Rechtsanwalt Oliver Wöhler



Hallo,

ich wurde kürzlich wegen einer Alkoholfahrt, infolge derer es zu einem Unfall (nur Sachschaden) kam, gemäß 315c StGB zu einer Geldstrafe von unter 90 TS verurteilt.
Nun ist es so, dass ich Dipolm-Jurist bin und mich nächsten Monat beim OLG für den juristischen Vorbereitungsdienst zum 2. StEx anmelden will. Hierbei ist auch eine Erklärung über Vorstrafen abzugeben.
Meine Rechtsauffassung ist, dass ich mich eigentlich gem. § 53 Abs. 1 BZRG als "unbestraft" bezeichnen könnte; die Strafe wäre auch nicht in ein Führungszeugnis für Behörden einzutragen (keine weiteren Vorstrafen, Geldstrafe unter 90 TS). Nun ist es aber leider so, dass das Formular eine Belehrung i.S.d. §§ 53 Abs. 2 i.V.m. 41 Abs. 1 Nr. 2 BZRG enthält.

Muss ich meine Vorstrafe tatsächlich angeben?
Gefährdet diese Vorstrafe meine Zulassung zum Referendariat oder schließt sie diese ggf. sogar aus?

Eine Anfrage beim JPA hielt ich für ungeschickt.
Sehr geehrter Fragesteller,

gerne beantworte ich Ihre Frage.

Ihre Einschätzung ist richtig. Sie können sich zwar grundsätzlich als "unbestraft" nach § 53 I BZRG bezeichnen, aufgrund der Belehrung müssen Sie aber jede Bestrafung angeben, auch solche die nicht ins Führungszeugnis aufzunehmen sind.
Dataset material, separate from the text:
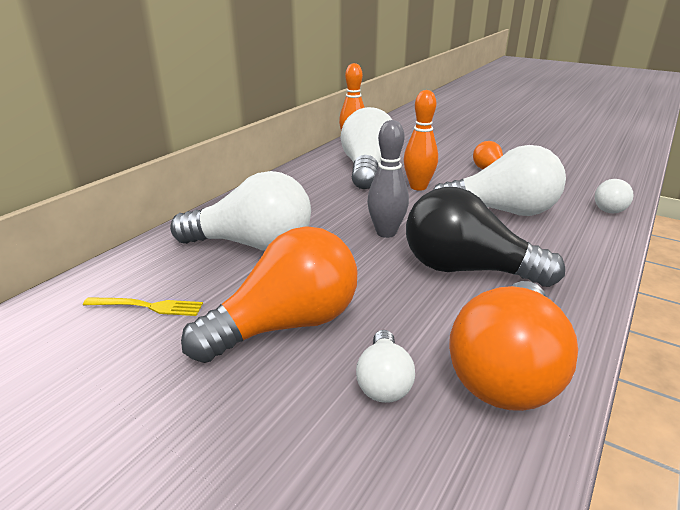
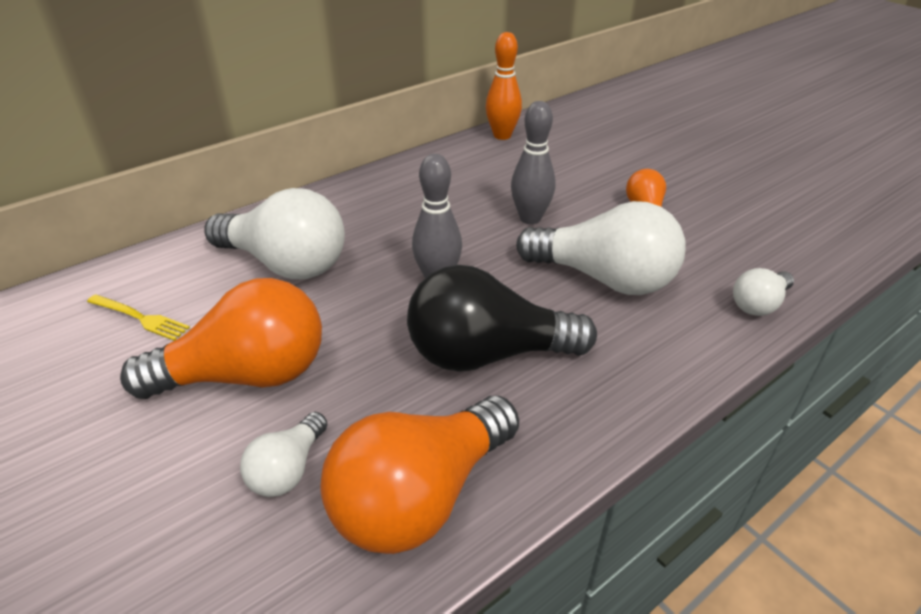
camera: 20 degrees right, 10 degrees up
(367, 169) = (490, 178): white light bulb -> none
(418, 187) = (530, 218): orange bowling pin -> grey bowling pin
(466, 269) = (487, 354): black light bulb -> black light bulb turned 45 degrees counterclockwise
Ihre Zulassung sollte dennoch nicht gefährdet sein. Unabhängig davon, ob der Vorbereitungsdienst als Beamtenverhältnis oder im Angestelltenverhältnis durchgeführt wird, gelten als Maßstab die beamtenechtlichen Grundsätze und dabei die insbesondere die Maßstäbe für Berufsrichter. Die allgemeine Grenze ist eine Freiheitsstrafe von einem Jahr für eine vorsätzliche Tat nach § 24 Nr. 1 DRiG. Eine Tat nach § 315 c kann auch komplett fahrlässig begangen werden. Bei Ihrer Strafe sehe ich keine Gefahr, zumal auch kein Bezug zum Dienstverhältnis herstellbar ist.

Wenn Sie bei der Einstellung aber falsche Angaben machen, risikieren Sie die spätere Anfechtung oder Aufhebung. Sie sollten daher mit offenen Karten spielen.